When sports radio talk hosts realize the cable scam is up for all these sports programming you know there are worries about the future of sports cable programming. Terry Boers and Jewish co-host Bernstein talked a bit about pending legislation to give consumers more choice on cable programming selection and that only forced to buy a bundle is what enables ESPN and other sports programming to become so widely available. If consumers actually had the ability as some in congress want them to select only the channels they prefer and not a bundle of five hundred cable channels that many of these useless channels wouldn't exist. No one would want the fishing network and basically the media sports complex would be majorly affected by these free-choice decisions on cable programming purchases that are so long over due.
If ESPN were taken out of the bundle, for example, it might need to cost as much as $30—instead of the roughly $6 per subscriber it currently charges as part of the bundle, according to SNL Kagan—to recoup its losses from reduced distribution and continue to afford its content.
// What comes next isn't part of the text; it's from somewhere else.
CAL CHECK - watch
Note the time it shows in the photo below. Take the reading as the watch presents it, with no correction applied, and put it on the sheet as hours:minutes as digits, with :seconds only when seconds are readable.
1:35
Only 20 million ‘super fan homes would pay $30/month for ESPN channels and that's a top estimate which would disastrously hit their advertising revenues as fewer of them would want to reach this limited audience of older males watching baseball. The sports world will have a much less significance in the broadcasting world and culture in general when this occurs. Guys like Bernstein and Boers will have to take groundskeeper jobs if they need desperately to work near major athletic events.